The specific mechanisms by which selective pressures affect individuals are often difficult to resolve. In tephritid fruit flies, males respond strongly and positively to certain plant derived chemicals. Sexual selection by female choice has been hypothesized as the mechanism driving this behaviour in certain species, as females preferentially mate with males that have fed on these chemicals. This hypothesis is, to date, based on studies of only very few species and its generality is largely untested. We tested the hypothesis on different spatial scales (small cage and seminatural field-cage) using the monophagous fruit fly, Bactrocera cacuminata. This species is known to respond to methyl eugenol (ME), a chemical found in many plant species and one upon which previous studies have focused. Contrary to expectation, no obvious female choice was apparent in selecting ME-fed males over unfed males as measured by the number of matings achieved over time, copulation duration, or time of copulation initiation.
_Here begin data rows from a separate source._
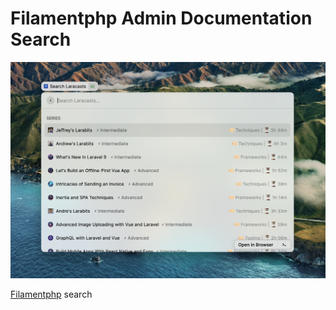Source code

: # Filamentphp Admin Documentation Search

![Raycast Filamntphp Search](media/raycast-laracasts.png)

[Filamentphp](https://filamentphp.com) search
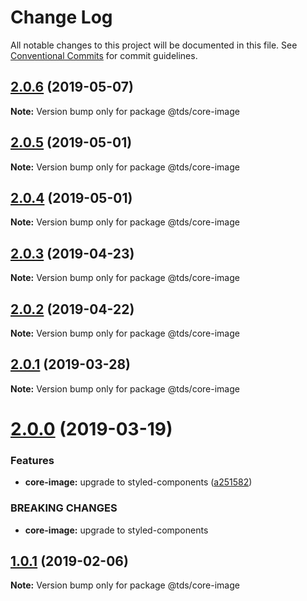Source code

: # Change Log

All notable changes to this project will be documented in this file.
See [Conventional Commits](https://conventionalcommits.org) for commit guidelines.

## [2.0.6](https://github.com/telusdigital/tds/compare/@tds/core-image@2.0.5...@tds/core-image@2.0.6) (2019-05-07)

**Note:** Version bump only for package @tds/core-image





## [2.0.5](https://github.com/telusdigital/tds/compare/@tds/core-image@2.0.4...@tds/core-image@2.0.5) (2019-05-01)

**Note:** Version bump only for package @tds/core-image





## [2.0.4](https://github.com/telusdigital/tds/compare/@tds/core-image@2.0.3...@tds/core-image@2.0.4) (2019-05-01)

**Note:** Version bump only for package @tds/core-image





## [2.0.3](https://github.com/telusdigital/tds/compare/@tds/core-image@2.0.2...@tds/core-image@2.0.3) (2019-04-23)

**Note:** Version bump only for package @tds/core-image





## [2.0.2](https://github.com/telusdigital/tds/compare/@tds/core-image@2.0.1...@tds/core-image@2.0.2) (2019-04-22)

**Note:** Version bump only for package @tds/core-image





## [2.0.1](https://github.com/telusdigital/tds/compare/@tds/core-image@2.0.0...@tds/core-image@2.0.1) (2019-03-28)

**Note:** Version bump only for package @tds/core-image





# [2.0.0](https://github.com/telusdigital/tds/compare/@tds/core-image@1.0.1...@tds/core-image@2.0.0) (2019-03-19)


### Features

* **core-image:** upgrade to styled-components ([a251582](https://github.com/telusdigital/tds/commit/a251582))


### BREAKING CHANGES

* **core-image:** upgrade to styled-components





## [1.0.1](https://github.com/telusdigital/tds/compare/@tds/core-image@1.0.0...@tds/core-image@1.0.1) (2019-02-06)

**Note:** Version bump only for package @tds/core-image
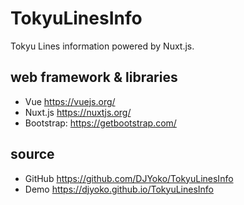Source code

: # TokyuLinesInfo
Tokyu Lines information powered by Nuxt.js.

## web framework & libraries

- Vue https://vuejs.org/
- Nuxt.js https://nuxtjs.org/
- Bootstrap: https://getbootstrap.com/

## source

- GitHub https://github.com/DJYoko/TokyuLinesInfo
- Demo https://djyoko.github.io/TokyuLinesInfo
However, the number of matings achieved by ME-fed males was significantly greater than unfed males 16 and 32 days after exposure to ME in small cages (but not in a field-cage). This delayed advantage suggests that ME may not influence the pheromone system of B. cacuminata but may have other consequences, acting on some other fitness consequence (e.g., enhancement of physiology or survival) of male exposure to these chemicals. We discuss the ecological and evolutionary implications of our findings to explore alternate hypotheses to explain the patterns of response of dacine fruit flies to specific plant-derived chemicals.